(Entries drawn from a collection)
^^^^

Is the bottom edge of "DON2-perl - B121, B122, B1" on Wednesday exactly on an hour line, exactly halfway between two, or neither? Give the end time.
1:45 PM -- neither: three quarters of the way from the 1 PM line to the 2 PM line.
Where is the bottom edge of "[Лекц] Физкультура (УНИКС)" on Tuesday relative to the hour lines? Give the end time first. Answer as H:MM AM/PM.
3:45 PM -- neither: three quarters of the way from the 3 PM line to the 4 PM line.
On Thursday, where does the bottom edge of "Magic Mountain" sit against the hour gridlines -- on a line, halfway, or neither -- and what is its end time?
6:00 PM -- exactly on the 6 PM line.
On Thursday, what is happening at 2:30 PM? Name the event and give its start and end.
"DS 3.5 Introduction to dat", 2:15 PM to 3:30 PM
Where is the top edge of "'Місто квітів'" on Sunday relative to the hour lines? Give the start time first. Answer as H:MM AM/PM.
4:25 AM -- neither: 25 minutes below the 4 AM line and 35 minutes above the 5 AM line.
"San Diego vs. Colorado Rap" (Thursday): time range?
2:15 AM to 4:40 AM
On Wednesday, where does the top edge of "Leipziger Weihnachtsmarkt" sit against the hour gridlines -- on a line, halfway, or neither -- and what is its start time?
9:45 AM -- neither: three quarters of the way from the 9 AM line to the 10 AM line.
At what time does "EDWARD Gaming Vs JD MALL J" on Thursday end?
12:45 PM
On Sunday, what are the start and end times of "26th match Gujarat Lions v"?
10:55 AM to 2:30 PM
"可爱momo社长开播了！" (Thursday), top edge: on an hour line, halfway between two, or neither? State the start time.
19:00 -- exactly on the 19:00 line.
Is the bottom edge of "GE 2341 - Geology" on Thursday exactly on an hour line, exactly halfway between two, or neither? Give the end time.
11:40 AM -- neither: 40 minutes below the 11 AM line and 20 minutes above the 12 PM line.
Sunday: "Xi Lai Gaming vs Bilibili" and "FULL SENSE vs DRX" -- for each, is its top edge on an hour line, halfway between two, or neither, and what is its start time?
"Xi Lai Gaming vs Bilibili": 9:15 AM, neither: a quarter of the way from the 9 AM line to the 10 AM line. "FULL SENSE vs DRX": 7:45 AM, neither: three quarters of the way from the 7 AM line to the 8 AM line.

^^^^

Please quote the stretch of the listing from the line containing "On Sunday, what" through the line containing "19:00 -- exactly on the 19:00 line.", keeping every line in that range word for word.

OUTPUT FOR THIS EXERCISE
On Sunday, what are the start and end times of "26th match Gujarat Lions v"?
10:55 AM to 2:30 PM
"可爱momo社长开播了！" (Thursday), top edge: on an hour line, halfway between two, or neither? State the start time.
19:00 -- exactly on the 19:00 line.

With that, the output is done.